Simple model where RNNs trained with BPTT learn to coordinate in games/negotiations. The communication function and channels are hard-wired and not emergent.
80 simple neural networks controlling robotic arms, in an evolutionary setting. The goal is to "touch"/identify a given object. Some output neurons are used for communication, so the exact state is copied to send a message to the input of another network, which hypothetically may help it touch the correct object. Interestingly, communication is not directly rewarded but still leads to more effective agents.
This study looked at evolving neural networks. A motor capability of the network was to produce a "noise", which could also be "listened to". Networks learned to signal and communicate various important environmental features like food and obstacles.
Evolutionary neural networks learning to control robots to find food and avoid poison. Robots had cameras and lights they could use to communicate, they evolved to better signal the presence of "food".

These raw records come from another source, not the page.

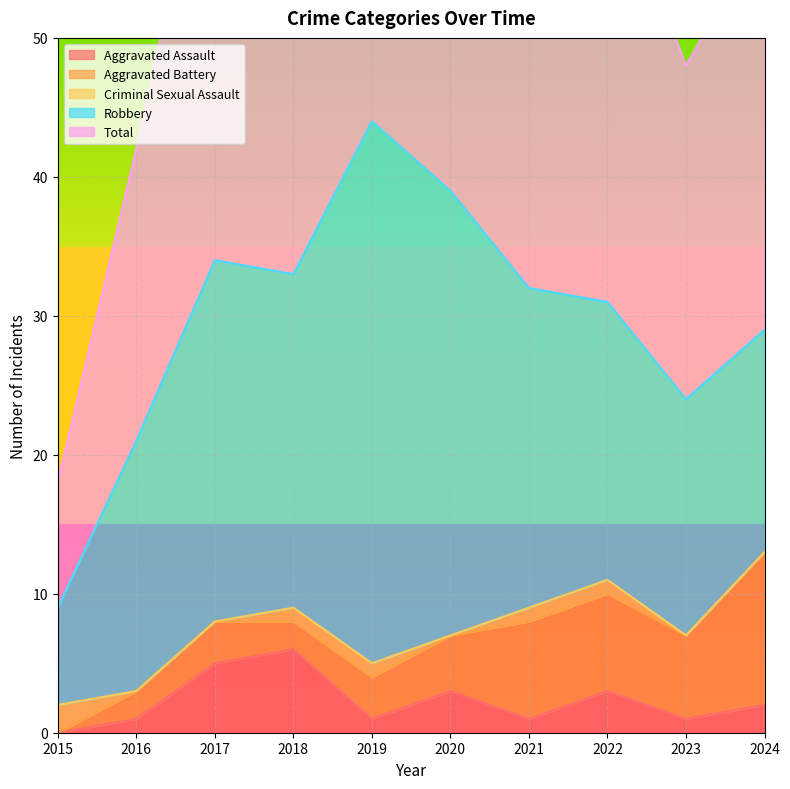

How many lines are shown in the chart?

5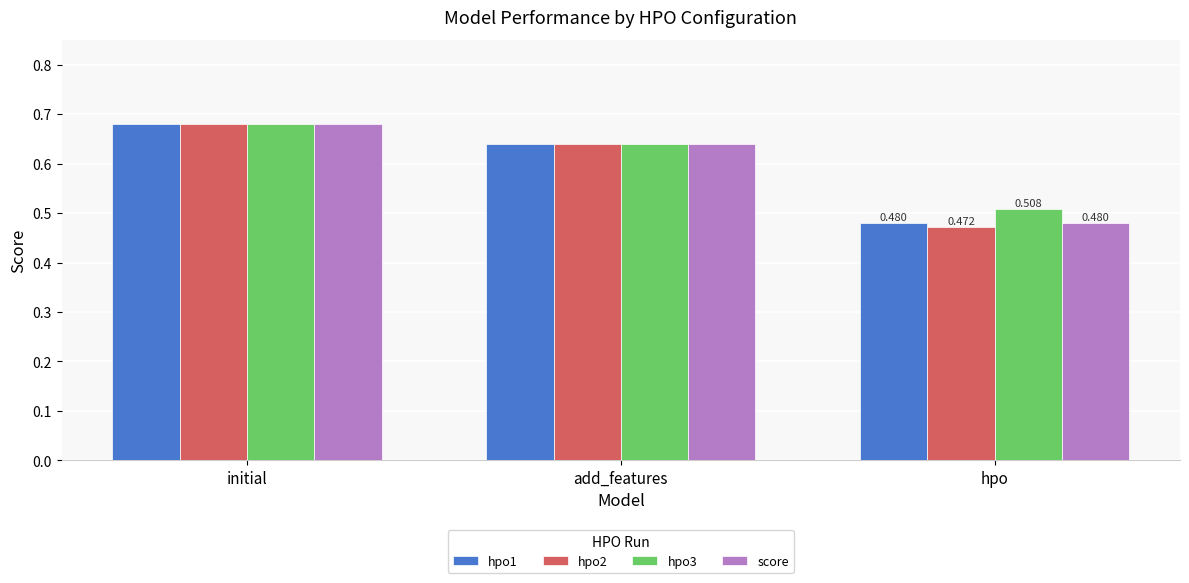

Which category has the lowest value across all series?

hpo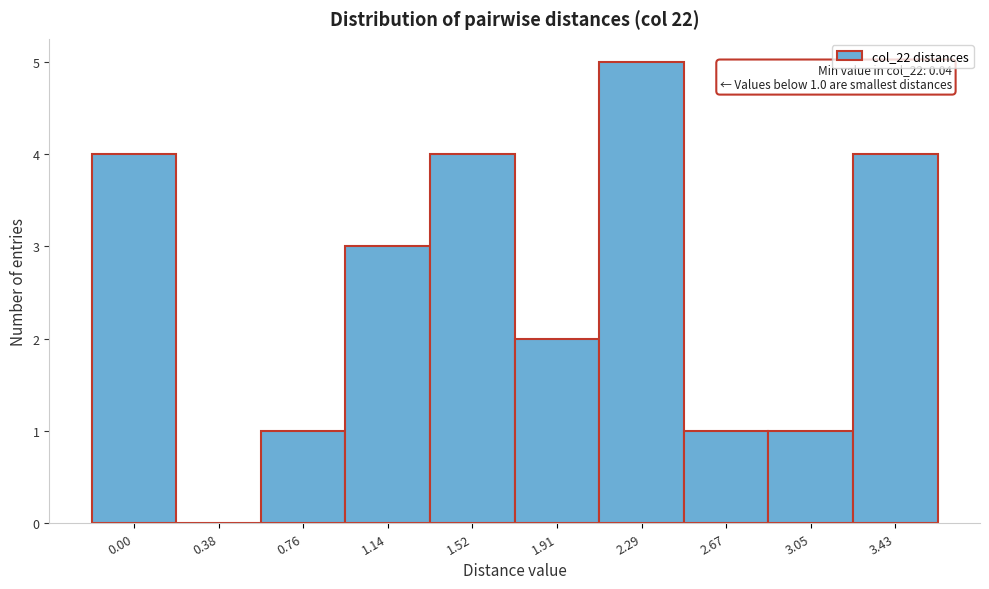

Reading right to left, list all the values displayed in this chart.

3.43=4	3.05=1	2.67=1	2.29=5	1.91=2	1.52=4	1.14=3	0.76=1	0.38=0	0.00=4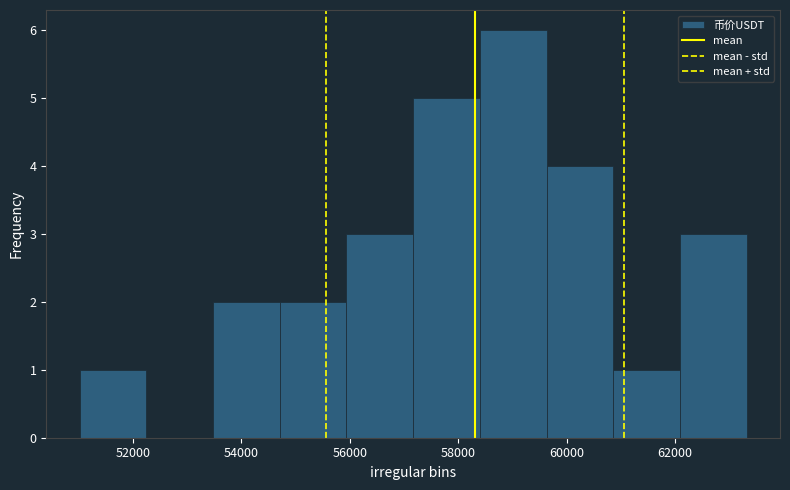

What is the height of the bar covering 58400 to 59600 on the x-axis? Neither the bar edges nor the heights are printed on the chart, so give them approximately, as read against the axes.

6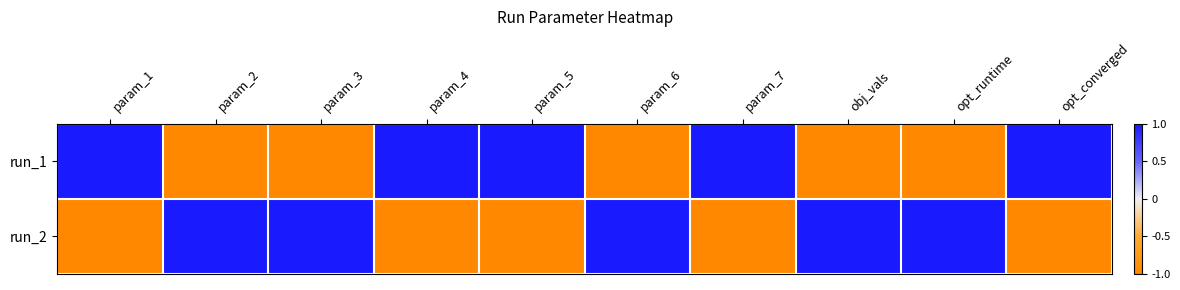

What is the spread (max minus min) of values at obj_vals?

2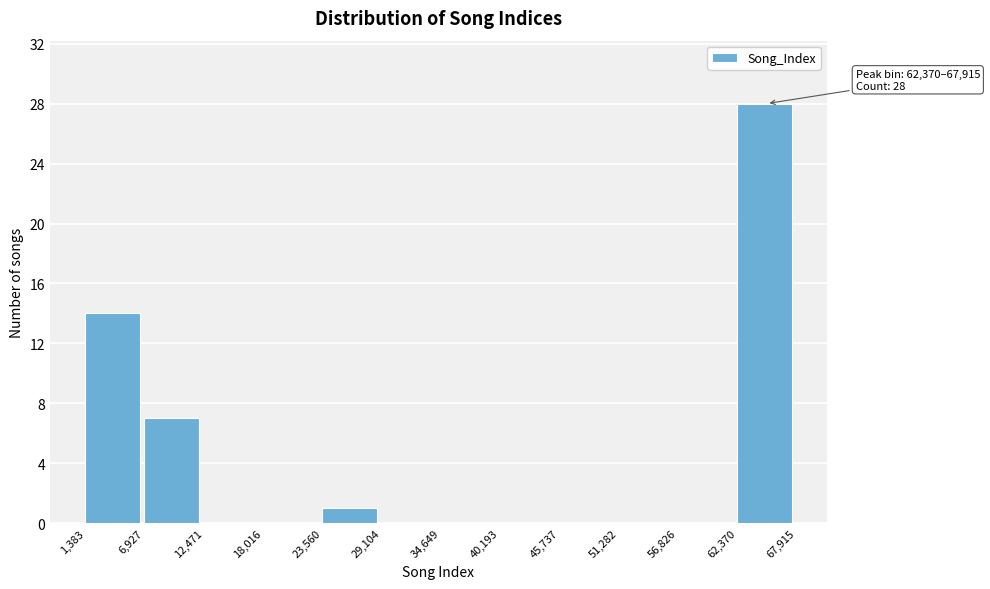

Over which range of the x-axis is the bar tallest?

62,370 to 67,915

Similar to before, neural nets with hardwired but evolvable language capacity. As time goes on, they better learn to coordinate behavior to find food. Networks capable of communication are more fit than ones that aren't.
More modern neural network structure. Similar to above, agents have a hardwired "speech" output which enables them to coordinate on perceptual tasks in their environment.
Disclaimer: didn't feel like reading this one and talked to Claude about it. Uses some somewhat large, modern MLPs (+CNNs) to train networks to build their own semantic categories from image data. They seemed to successfully use their own symbols to communicate relevant information to one another.